YOUR GOAL: Transcribe, exactly and in full, every record shown below, while omitting its images.

Circuit design data:
+ + + +

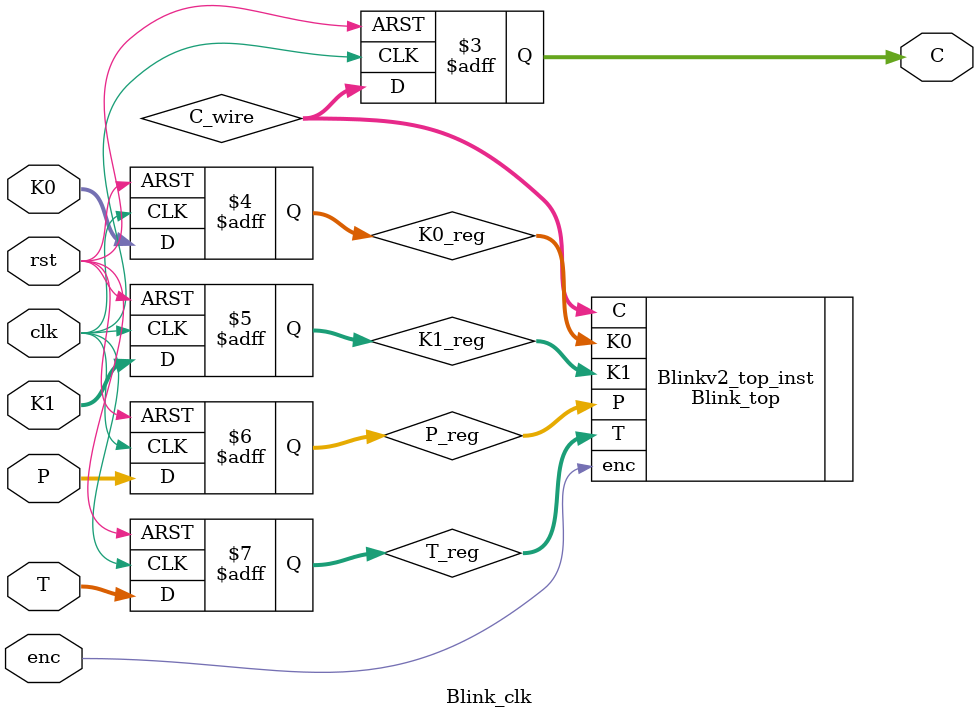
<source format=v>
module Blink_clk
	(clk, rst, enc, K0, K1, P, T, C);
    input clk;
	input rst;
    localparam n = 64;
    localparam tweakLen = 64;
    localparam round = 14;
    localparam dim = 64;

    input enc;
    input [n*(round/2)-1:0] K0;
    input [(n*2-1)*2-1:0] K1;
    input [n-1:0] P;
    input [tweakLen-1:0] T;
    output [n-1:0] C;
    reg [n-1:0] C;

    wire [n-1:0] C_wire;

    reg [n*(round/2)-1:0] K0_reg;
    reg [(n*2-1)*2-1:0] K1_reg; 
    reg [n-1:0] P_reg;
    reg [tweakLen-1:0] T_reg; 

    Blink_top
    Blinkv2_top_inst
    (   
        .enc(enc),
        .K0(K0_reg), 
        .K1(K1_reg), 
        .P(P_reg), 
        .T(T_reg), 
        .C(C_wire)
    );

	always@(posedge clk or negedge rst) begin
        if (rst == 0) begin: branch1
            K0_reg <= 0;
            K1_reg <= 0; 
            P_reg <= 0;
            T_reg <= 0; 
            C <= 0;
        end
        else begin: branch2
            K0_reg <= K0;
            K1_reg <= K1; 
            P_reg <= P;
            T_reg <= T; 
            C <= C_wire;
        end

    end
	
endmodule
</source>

+ + + +

THE COMPLETED TASK:
<source format=v>
module Blink_clk
	(clk, rst, enc, K0, K1, P, T, C);
    input clk;
	input rst;
    localparam n = 64;
    localparam tweakLen = 64;
    localparam round = 14;
    localparam dim = 64;

    input enc;
    input [n*(round/2)-1:0] K0;
    input [(n*2-1)*2-1:0] K1;
    input [n-1:0] P;
    input [tweakLen-1:0] T;
    output [n-1:0] C;
    reg [n-1:0] C;

    wire [n-1:0] C_wire;

    reg [n*(round/2)-1:0] K0_reg;
    reg [(n*2-1)*2-1:0] K1_reg; 
    reg [n-1:0] P_reg;
    reg [tweakLen-1:0] T_reg; 

    Blink_top
    Blinkv2_top_inst
    (   
        .enc(enc),
        .K0(K0_reg), 
        .K1(K1_reg), 
        .P(P_reg), 
        .T(T_reg), 
        .C(C_wire)
    );

	always@(posedge clk or negedge rst) begin
        if (rst == 0) begin: branch1
            K0_reg <= 0;
            K1_reg <= 0; 
            P_reg <= 0;
            T_reg <= 0; 
            C <= 0;
        end
        else begin: branch2
            K0_reg <= K0;
            K1_reg <= K1; 
            P_reg <= P;
            T_reg <= T; 
            C <= C_wire;
        end

    end
	
endmodule
</source>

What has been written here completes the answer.